Searching For The Elusive Natural, Noncaloric Sweetener
That wariness explains the popularity of sweeteners derived from the stevia plant, including brands such as Cargill’s Truvia. But stevia use has risen slowly because of supply constraints, the bitter aftertaste of stevia’s glycosides, and problems with consumer perception. “People don’t understand how you get a sweetener from a plant,” says Diane Ray, NMI’s vice president of strategic innovation.
One way to get around stevia’s problems may be to make the glycosides via fermentation by modified yeast. That’s the tactic being pursued by the biotech firm Evolva. Last year the Swiss company joined with Cargill to develop and commercialize fermentation-derived steviol glycosides.
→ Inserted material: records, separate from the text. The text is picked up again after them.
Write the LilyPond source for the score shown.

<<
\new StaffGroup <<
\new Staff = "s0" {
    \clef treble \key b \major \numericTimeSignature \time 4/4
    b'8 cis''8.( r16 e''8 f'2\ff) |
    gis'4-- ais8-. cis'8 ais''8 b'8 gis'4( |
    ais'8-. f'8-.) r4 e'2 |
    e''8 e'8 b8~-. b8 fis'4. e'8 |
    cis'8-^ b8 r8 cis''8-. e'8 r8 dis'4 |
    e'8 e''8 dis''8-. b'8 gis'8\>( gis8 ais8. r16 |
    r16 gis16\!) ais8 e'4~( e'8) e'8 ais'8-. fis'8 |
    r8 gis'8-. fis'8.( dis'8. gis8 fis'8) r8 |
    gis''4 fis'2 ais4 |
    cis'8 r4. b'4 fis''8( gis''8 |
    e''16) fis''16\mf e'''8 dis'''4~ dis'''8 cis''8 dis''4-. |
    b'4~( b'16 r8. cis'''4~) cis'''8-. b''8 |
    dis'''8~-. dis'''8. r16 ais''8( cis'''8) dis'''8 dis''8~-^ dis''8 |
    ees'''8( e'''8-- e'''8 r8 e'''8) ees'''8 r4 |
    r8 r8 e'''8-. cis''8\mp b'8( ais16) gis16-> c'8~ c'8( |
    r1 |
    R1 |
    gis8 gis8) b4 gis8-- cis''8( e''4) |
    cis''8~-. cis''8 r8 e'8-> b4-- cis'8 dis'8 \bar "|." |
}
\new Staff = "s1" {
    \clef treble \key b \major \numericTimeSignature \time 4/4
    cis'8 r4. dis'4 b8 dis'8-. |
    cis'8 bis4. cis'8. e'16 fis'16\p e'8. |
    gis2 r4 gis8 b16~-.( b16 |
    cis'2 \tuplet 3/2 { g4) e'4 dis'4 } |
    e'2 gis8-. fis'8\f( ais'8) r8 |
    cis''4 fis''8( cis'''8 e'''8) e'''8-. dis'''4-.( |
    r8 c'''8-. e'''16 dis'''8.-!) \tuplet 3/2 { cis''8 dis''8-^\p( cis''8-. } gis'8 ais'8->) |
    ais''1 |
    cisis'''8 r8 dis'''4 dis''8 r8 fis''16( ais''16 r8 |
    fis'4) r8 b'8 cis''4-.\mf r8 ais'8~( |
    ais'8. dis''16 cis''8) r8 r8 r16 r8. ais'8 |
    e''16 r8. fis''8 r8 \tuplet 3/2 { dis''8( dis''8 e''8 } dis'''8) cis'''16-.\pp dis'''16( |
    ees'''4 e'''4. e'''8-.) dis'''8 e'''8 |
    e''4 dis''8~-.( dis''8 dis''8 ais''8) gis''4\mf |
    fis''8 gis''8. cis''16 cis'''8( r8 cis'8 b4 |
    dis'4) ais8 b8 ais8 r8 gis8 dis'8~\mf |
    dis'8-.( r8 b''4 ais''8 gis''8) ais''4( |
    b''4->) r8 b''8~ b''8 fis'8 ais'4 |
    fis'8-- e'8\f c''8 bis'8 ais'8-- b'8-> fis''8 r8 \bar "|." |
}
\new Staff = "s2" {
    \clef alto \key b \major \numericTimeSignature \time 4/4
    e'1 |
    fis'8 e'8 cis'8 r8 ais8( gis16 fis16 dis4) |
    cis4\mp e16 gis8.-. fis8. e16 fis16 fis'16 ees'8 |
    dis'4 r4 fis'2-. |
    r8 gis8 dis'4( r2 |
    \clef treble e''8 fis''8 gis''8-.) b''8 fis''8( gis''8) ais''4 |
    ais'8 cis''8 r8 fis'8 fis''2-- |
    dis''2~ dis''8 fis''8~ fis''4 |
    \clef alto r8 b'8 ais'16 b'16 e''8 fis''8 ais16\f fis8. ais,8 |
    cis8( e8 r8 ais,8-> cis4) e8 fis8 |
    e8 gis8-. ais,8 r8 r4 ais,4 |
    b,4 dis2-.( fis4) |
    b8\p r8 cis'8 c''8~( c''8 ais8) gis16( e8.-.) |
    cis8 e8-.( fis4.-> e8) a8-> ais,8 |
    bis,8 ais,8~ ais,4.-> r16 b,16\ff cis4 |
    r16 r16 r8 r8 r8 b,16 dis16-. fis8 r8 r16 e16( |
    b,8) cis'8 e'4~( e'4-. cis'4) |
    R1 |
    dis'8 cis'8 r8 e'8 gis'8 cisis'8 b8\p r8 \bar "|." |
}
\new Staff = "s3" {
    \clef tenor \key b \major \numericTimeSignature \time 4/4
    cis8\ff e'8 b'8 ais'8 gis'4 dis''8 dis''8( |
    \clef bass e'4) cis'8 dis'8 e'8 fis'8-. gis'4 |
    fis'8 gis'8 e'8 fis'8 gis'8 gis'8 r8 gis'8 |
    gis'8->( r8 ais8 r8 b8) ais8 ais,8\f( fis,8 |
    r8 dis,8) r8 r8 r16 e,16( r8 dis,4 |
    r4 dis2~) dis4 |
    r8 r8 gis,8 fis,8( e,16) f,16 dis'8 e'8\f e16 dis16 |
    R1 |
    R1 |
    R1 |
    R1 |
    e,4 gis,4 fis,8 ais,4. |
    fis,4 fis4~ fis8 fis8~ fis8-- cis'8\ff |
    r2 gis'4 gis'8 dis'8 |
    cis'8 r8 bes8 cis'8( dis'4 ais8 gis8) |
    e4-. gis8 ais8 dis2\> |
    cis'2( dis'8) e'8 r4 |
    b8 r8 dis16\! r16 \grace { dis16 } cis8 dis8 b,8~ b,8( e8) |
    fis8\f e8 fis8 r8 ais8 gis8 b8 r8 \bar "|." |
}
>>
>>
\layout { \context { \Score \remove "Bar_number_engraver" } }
The partners began pilot production late last year.
The sweetest and least bitter glycosides occur in only small amounts in the stevia leaf, explains Evolva’s chief executive officer, Neil Goldsmith. “We can make more of these better-tasting components individually even if there are very low concentrations in the plant,” he says. By blending some of the better components together, Evolva could create products sweet enough to flavor soda without the bitter aftertaste.
The other benefit is that it may be cheaper and more effective to scale up a fermentation process than to increase production of the stevia plant on the farm. “If you want to access a large amount of those molecules, then fermentation is going to be the only way to go after them,” Goldsmith asserts.
But stevia already has competition from an odd little melon relative called monk fruit. Long known in China as luo han guo, the monk fruit contains sweet components called mogrosides in its rind and flesh. The sweetness is accompanied by a fruity taste, rather than a bitter one.
A New Zealand firm called BioVittoria worked with Tate & Lyle, a Cargill competitor in the sweetener business, to commercialize an extract that is 150 times as sweet as sugar. BioVittoria set up a subsidiary in China to produce monk fruit extract from its own plant variety; the Chinese government prohibits the export of the fruit or its seeds.
Observant Americans may see monk fruit on grocery store shelves in the form of Zevia-brand diet sodas and Skinnygirl liquid sweetener. “The idea of sweetener coming from fruit is a much easier connection for consumers,” Ray says. “When it gets more muscle behind it, it will get consumer attention.”